It’s time for another interview with our new favorite nutritionist, Maria Berglund Rantén, and today we’ll talk about vitamin D. Or, to be correct, it’s actually about vitamin D3 (there are two different forms of vitamin D).
– So, how many people have vitamin D deficiency?
– There are studies from many different parts of the world that show that up to one billion people in the world have vitamin D deficiency – an extremely large number. This doesn’t only apply to people up North, it turns out that even in Miami and Sydney, in the midst of their summer, people have low levels of vitamin D too. With globally widespread vitamin deficiency chronically bad health has increased.
– It’s crazy that people who live in countries with much more sun than us in Sweden would lack a vitamin that you can easily get from the sun?
– I agree, it sounds crazy, but the fact is that people have become so insanely afraid to be out in the sun without sunscreen. It’s like we’ve been brainwashed by the entire sunscreen and dermatology industry that we will get cancer as soon as we’re out in the sun. Many people are really afraid and cover themselves and their children with sunscreen all day long. When using SPF 15 or more, you counteract the body’s chance of producing this valuable vitamin by 99%. In addition, we are moving less now than before. Children (and adults) can often find it hard to find things to do and feel bored outside (it’s so easy to get instant kicks from their mobile or iPad).
– But should you not use sunscreen?
– Of course you should protect yourself from not getting burned and prevent skin cancer, but we must get rid of the fear we have for the sun. Did you know that all cells in the body have vitamin D receptors? This means that your entire body is dependent on this vital vitamin to function normally and to be healthy. Sufficient or even better, optimal levels of vitamin D can prevent various cancers, chronic and autoimmune diseases, various inflammatory diseases, Crohns, diabetes, MS, infections, respiratory/pulmonary disorders, cardiovascular symptoms, depression and fractures. Have you noticed that some people, young and old, quite easily get fractures? If that is due to only a vitamin D deficiency, damaged intestinal villi that obstructs the absorption of vitamins and minerals needed to build the skeleton, or just bad luck is hard to say without testing …

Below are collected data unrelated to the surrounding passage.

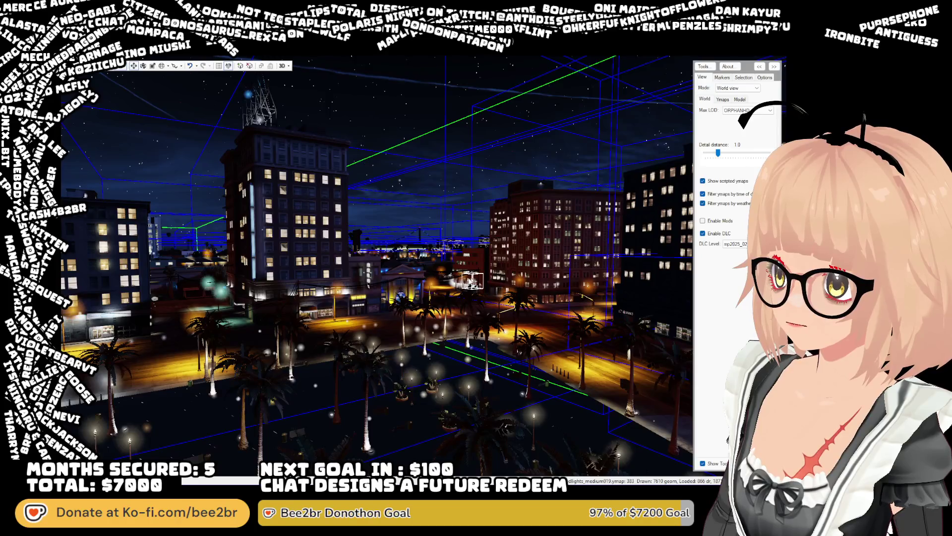
Fly over the park and select the small floating light box above the plaza
drag(549, 283, 722, 306)
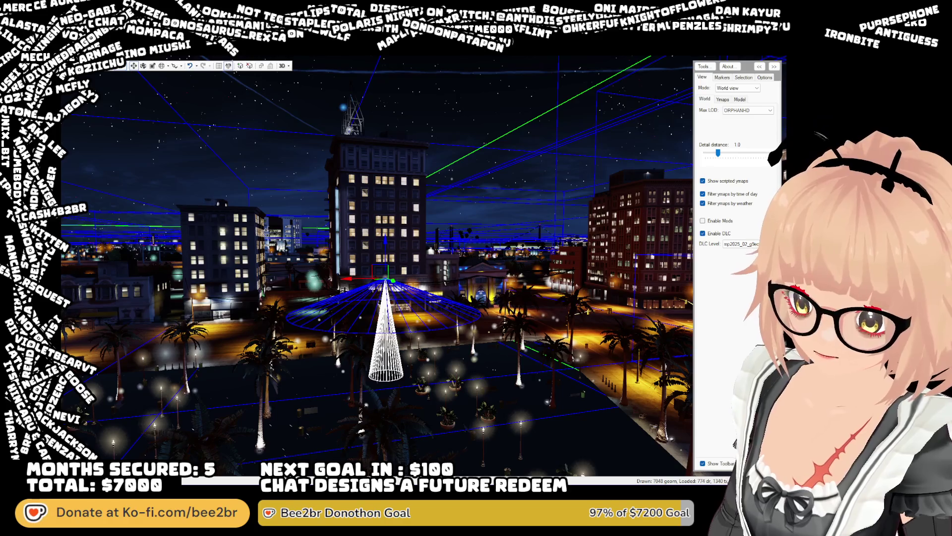
key(w)
mouse_move(439, 308)
mouse_down()
mouse_move(406, 300)
mouse_move(416, 317)
mouse_move(418, 298)
mouse_up()
key(w)
click(419, 292)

– It’s interesting that deficiency can lead to depression. Many Swedes have low energy and are feeling depressed during the winter.
– Right! Vitamin D can be both an effective and inexpensive way to prevent depression. The body needs vitamin D to be able to produce serotonin. Imagine a person who always wears sunscreen during the summer, does not eat supplements for the rest of the year, and possibly has intestinal problems – no wonder that they feel low during our dark winter.
– How much are healthy and optimal levels?
– Ideally, you should bunker up on vitamin D during the summer months, and it should last you for the rest of the year. In the spring, is when one definitely has the lowest levels of vitamin D. Depending on where you live and what skin color you have (light skin produces more vitamin D), 5-30 minutes in the middle of the day 2-3 times a week should be enough. Take a walk with exposed arms and legs for example. A Spanish study showed that you can produce 1000 IU in ten minutes during a sunny summer day (in Spain). In the late summer/autumn it may take 30 minutes for the body to produce the same amount (same Spanish study). We who live here up in the north, and mostly wear thick clothes covering the skin, therefore need to take supplements. An adult may need anything between 2000-5000 IU daily, and children a little lower doses. If you have chronic and autoimmune diseases you’ll need more.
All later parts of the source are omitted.